A quote from William Kellaway highlights the difference between the Moravians and the Puritans: he wrote that "Puritanism was no religion for the illiterate." As a result, the Indians that lived in Stockbridge, Massachsetts from the 1730's to the 1780's received a better education than most white children that lived in the colonies, or at least it was better than the education of frontier whites. (Although it was generally understood then that school was for boys, not girls, the school at Stockbridge [MA] was for boys and girls.)

Anyway, as I've said before, the Stockbridge Mohicans accepted Christianity voluntarily.
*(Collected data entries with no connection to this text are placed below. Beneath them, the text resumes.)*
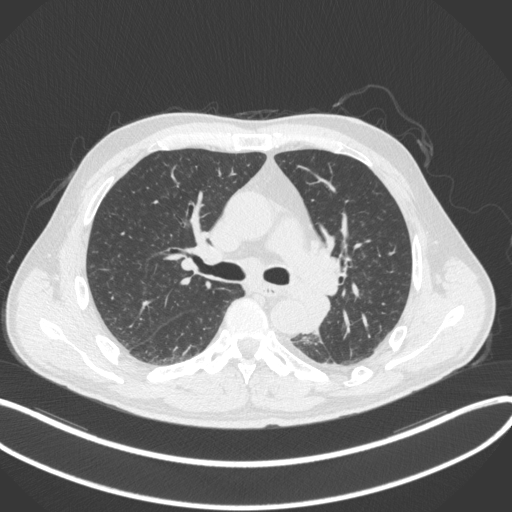
Chest CT, one axial slice. Slice 214 of 328 in the series (ordered by position). Lung window (W 1500 / L -600 HU). 512 × 512 image matrix. Male patient, age 59 years. Case-level facts recorded for this patient, not image findings: clinical TNM (as recorded): T2a N2 M0.
Structures marked on this image (bounding box drawn by a radiologist):
- lung tumour (recorded histology: squamous cell carcinoma): box from (x=303, y=287) to (x=333, y=334) px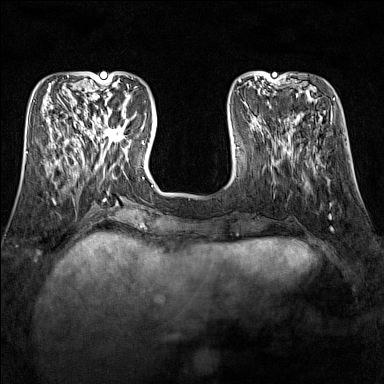
Breast MRI (dynamic contrast-enhanced), one axial slice; position 44 of 160 along the scan axis; dynamic contrast-enhanced series, time point 2 of 7 at this slice position (early post-contrast); 1.5 T; TE 1.8 ms, TR 5 ms; 1 mm slice thickness; 384 × 384 image matrix, field of view 300 × 300 mm. Female patient.
Structures marked on this image (semi-automatically segmented with operator editing):
- enhancing-tissue mask used for the functional tumour volume (all voxels passing the contrast-enhancement thresholds inside the analysis volume; usually the tumour): bounding box <89,114,127,151> (left, top, right, bottom; pixels)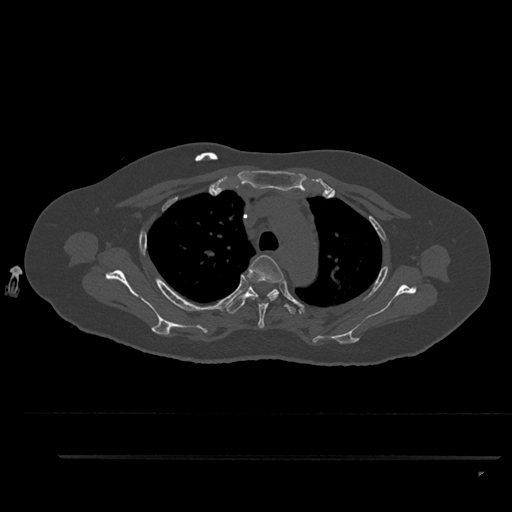
CT including the spine, one axial slice. Position 664 of 797 along the scan axis. Bone window (W 1800 / L 400 HU). 0.5 mm slice thickness. 512 × 512 image matrix, field of view 408 × 408 mm. Patient: female, 44 years. Case-level facts recorded for this patient, not image findings: primary cancer: renal; vertebrae with lytic lesions (as recorded): L1.
Annotated regions visible in this slice (semi-automatically segmented with operator editing):
- T3 vertebra: box from (x=246, y=255) to (x=284, y=328) px
- T4 vertebra: (x=227, y=286)–(x=296, y=314)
More specifically, they accepted an offer from the Commissioners of Indian Affairs, men mostly from Boston who were doing the legwork for a philanthropic mission society in London known by a number of long names, but later known more simply as "The New England Company."

William Kellaway's The New England Company, 1647-1776: Missionary Society to the Indians, was written over a hundred years ago, then reprinted by Barnes and Noble in 1962. Early in the book, Kellaway explains the Puritan mission philosophy: "The idea of the heathen receiving the grace of God while still in a savage state was inconceivable to the Puritan mind"(8).
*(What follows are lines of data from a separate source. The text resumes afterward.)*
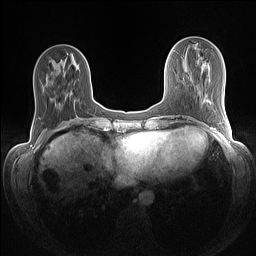
Breast MRI (dynamic contrast-enhanced), one axial slice. Dynamic contrast-enhanced series, time point 2 of 7 at this slice position (early post-contrast). 1.5 T. TE 1.4 ms, TR 5 ms. 1.1 mm slice thickness. 256 × 256 image matrix, field of view 320 × 320 mm. Female patient.
Annotated regions visible in this slice (semi-automatic segmentation, software-assisted and operator-edited):
- enhancing-tissue mask used for the functional tumour volume (all voxels passing the contrast-enhancement thresholds inside the analysis volume; usually the tumour): bounding box [x1, y1, x2, y2] px = [74, 101, 75, 109]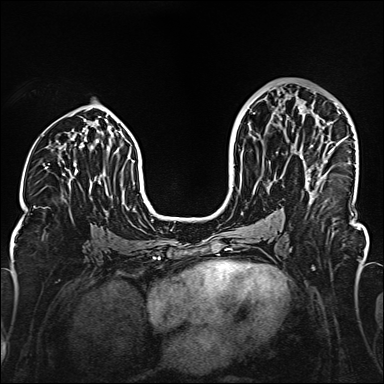
Breast MRI (dynamic contrast-enhanced), one axial slice. Position 83 of 160 along the scan axis. Dynamic contrast-enhanced series, time point 2 of 6 at this slice position (early post-contrast). 1.5 T. TE 2.3 ms, TR 5.2 ms. 1 mm slice thickness. 384 × 384 image matrix. Female patient.
Structures marked on this image (semi-automatically segmented with operator editing):
- enhancing-tissue mask used for the functional tumour volume (all voxels passing the contrast-enhancement thresholds inside the analysis volume; usually the tumour): bounding box (x1, y1, x2, y2) in pixels: (299, 105, 333, 196)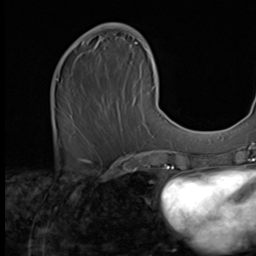
Breast MRI (dynamic contrast-enhanced), one axial slice; slice 26 of 64 in the series (ordered by position); cropped to one breast; dynamic contrast-enhanced series, time point 2 of 9 at this slice position (early post-contrast); 2.5 mm slice thickness; 256 × 256 image matrix, field of view 215 × 215 mm. Female patient.
Annotated regions visible in this slice (semi-automatically segmented with operator editing):
- enhancing-tissue mask used for the functional tumour volume (all voxels passing the contrast-enhancement thresholds inside the analysis volume; usually the tumour): bounding box <77,23,162,121> (left, top, right, bottom; pixels)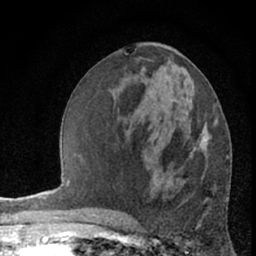
Breast MRI (dynamic contrast-enhanced), one axial slice; position 30 of 66 along the scan axis; cropped to one breast; dynamic contrast-enhanced series, time point 2 of 7 at this slice position (early post-contrast); 1.5 T; TE 3 ms, TR 6.3 ms; 256 × 256 image matrix. Female patient.
Outlined on this slice (semi-automatically segmented with operator editing):
- enhancing-tissue mask used for the functional tumour volume (all voxels passing the contrast-enhancement thresholds inside the analysis volume; usually the tumour): box from (x=195, y=139) to (x=205, y=151) px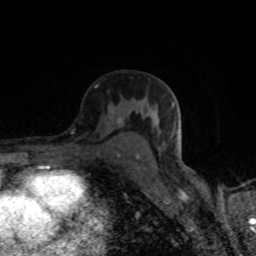
Breast MRI (dynamic contrast-enhanced), one axial slice. Position 49 of 80 along the scan axis. Cropped to one breast. Dynamic contrast-enhanced series, time point 2 of 8 at this slice position (early post-contrast). 1.5 T. TE 4.2 ms, TR 7 ms. 256 × 256 image matrix. Female patient.
Annotated regions visible in this slice (semi-automatically segmented with operator editing):
- enhancing-tissue mask used for the functional tumour volume (all voxels passing the contrast-enhancement thresholds inside the analysis volume; usually the tumour): bounding box [x1, y1, x2, y2] px = [110, 117, 139, 158]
There was no such thing as "diversity" then like we know it today. By teaching Indians to live according to white ways, the British believed they were doing the Indians a great service. And although today we believe in "diversity," the reality then was that white settlers were moving into the area and there was already a lot less game in the forests...the fur trade had already changed the Mohican economy and other parts of their society by the time they accepted their first missionary.